In October 1998, President Bill Clinton signed into law legislation requiring public housing tenants to spend eight hours per month on "community service" activities or participate in "self-sufficiency programs" such as job training.
But 17 years later, according to an audit released Wednesday, the Department of Housing and Urban Development (HUD) is doing a poor job at monitoring compliance with program rules, approved in negotiations between the Democratic White House and congressional Republicans in the 1990s.
According to the audit, conducted by HUD's Office of Inspector General, HUD subsidized housing for 106,000 units occupied by tenants who were not in compliance with agency regulations for the "community services and self-sufficiency program," or CSSR.

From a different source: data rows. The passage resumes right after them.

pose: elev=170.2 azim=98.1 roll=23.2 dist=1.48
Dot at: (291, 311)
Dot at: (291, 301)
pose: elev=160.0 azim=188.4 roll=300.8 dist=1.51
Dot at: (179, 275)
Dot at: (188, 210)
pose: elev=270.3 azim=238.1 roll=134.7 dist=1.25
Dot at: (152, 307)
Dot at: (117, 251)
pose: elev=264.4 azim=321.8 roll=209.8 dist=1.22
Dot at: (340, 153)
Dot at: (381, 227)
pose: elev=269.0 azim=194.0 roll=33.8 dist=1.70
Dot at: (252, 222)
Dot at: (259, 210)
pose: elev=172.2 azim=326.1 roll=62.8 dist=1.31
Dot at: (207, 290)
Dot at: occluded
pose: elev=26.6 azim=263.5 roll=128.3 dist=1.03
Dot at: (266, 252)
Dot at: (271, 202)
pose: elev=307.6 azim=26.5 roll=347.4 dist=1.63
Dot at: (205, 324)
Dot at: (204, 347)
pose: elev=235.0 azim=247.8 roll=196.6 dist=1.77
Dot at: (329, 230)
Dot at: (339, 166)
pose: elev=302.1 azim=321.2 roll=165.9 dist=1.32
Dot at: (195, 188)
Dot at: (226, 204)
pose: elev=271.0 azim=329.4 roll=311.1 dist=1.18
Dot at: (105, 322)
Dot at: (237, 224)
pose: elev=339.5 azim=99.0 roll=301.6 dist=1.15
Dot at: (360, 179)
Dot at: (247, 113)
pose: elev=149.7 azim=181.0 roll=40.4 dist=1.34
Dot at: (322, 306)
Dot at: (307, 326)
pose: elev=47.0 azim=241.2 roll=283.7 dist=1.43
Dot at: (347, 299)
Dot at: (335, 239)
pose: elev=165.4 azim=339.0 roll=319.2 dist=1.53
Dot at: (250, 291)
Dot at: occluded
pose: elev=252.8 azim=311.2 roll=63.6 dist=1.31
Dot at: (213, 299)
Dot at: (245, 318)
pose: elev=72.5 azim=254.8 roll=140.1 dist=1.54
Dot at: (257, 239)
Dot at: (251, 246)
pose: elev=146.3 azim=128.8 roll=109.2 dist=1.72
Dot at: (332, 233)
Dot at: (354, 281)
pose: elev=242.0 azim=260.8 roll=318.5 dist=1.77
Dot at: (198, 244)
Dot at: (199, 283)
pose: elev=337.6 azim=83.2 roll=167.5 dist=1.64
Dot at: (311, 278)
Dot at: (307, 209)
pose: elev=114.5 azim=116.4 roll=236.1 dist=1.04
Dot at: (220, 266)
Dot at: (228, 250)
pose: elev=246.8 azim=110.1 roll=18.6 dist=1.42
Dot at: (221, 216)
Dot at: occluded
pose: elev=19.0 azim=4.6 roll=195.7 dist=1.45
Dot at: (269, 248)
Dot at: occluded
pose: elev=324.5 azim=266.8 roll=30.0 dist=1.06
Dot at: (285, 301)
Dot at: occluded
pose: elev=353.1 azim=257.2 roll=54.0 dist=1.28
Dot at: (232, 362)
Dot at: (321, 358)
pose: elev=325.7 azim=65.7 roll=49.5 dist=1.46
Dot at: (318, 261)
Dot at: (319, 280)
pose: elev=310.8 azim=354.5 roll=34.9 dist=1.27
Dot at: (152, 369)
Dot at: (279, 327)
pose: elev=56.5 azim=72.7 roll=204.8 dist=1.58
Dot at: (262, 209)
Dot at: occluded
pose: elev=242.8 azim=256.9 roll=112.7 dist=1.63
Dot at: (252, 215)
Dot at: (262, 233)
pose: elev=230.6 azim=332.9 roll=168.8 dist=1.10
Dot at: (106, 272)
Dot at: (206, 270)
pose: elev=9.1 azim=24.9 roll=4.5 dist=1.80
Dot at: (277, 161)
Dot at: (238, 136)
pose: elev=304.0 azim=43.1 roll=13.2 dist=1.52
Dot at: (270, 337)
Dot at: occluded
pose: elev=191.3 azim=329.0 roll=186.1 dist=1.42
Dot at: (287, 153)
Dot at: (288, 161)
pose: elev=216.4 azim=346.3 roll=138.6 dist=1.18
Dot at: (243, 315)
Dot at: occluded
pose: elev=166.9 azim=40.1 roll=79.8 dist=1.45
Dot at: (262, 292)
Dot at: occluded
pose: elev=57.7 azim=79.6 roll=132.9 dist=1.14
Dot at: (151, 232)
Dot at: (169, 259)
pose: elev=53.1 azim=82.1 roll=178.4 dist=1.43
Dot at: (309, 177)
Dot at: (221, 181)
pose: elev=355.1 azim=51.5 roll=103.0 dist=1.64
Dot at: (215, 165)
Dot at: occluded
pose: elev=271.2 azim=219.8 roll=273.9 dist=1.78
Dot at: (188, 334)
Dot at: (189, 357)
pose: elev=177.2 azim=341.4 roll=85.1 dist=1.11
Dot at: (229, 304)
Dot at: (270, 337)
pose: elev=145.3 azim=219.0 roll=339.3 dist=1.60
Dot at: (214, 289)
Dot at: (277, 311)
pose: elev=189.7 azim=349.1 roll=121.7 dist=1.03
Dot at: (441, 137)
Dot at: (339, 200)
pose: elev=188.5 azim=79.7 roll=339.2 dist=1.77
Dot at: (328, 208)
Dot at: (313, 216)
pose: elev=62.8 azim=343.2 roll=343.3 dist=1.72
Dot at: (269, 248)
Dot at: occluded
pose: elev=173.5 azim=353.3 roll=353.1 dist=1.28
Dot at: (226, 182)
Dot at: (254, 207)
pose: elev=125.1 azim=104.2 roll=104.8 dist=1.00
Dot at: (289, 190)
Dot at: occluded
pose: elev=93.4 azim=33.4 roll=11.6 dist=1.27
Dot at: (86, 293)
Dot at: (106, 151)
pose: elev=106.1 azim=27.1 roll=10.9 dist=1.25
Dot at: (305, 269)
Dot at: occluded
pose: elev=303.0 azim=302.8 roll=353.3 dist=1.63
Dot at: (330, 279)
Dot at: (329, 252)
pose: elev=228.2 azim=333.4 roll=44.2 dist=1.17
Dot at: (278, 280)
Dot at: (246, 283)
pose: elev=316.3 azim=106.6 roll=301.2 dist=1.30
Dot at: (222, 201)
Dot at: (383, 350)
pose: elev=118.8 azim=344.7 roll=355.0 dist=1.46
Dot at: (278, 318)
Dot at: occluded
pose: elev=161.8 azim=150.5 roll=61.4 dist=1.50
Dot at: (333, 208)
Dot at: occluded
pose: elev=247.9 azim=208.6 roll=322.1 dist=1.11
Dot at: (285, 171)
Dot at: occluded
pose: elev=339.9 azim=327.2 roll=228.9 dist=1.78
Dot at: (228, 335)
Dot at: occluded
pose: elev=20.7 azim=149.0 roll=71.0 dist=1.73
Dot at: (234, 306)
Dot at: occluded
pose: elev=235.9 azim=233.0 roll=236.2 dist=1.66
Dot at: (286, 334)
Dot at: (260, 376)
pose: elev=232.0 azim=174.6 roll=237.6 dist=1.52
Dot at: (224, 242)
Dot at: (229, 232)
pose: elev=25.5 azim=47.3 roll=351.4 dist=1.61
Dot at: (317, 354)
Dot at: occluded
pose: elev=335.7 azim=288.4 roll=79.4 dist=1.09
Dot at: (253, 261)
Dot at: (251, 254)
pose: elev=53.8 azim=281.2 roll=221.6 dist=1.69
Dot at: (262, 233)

Of the nearly 740,000 adult tenants living in those units, "HUD's system contained incorrect CSSR status codes for 201,000 tenants," according to the inspector general.
The deficiency occurred because HUD lacked "adequate controls to monitor compliance with CSSR," the inspector general reported. "As a result, HUD paid more than $37 million in monthly subsidies for public housing units occupied by noncompliant tenants that otherwise could have housed compliant households."
In other words, HUD's failure to ensure compliance resulted in a situation in which subsidies were improperly provided to rule-breaking tenants at the expense of those who were complying with the rules.
While ineligible tenants received subsidies, "potential tenants were kept on waiting lists" according to the inspector general.
As the Washington Free Beacon noted, the report also emphasized that the federal government is in danger of misspending $448 million this year on additional subsidies to "noncompliant tenants."
The Inspector General found that out of 56 housing authorities it examined, HUD failed to monitor the CSSR program.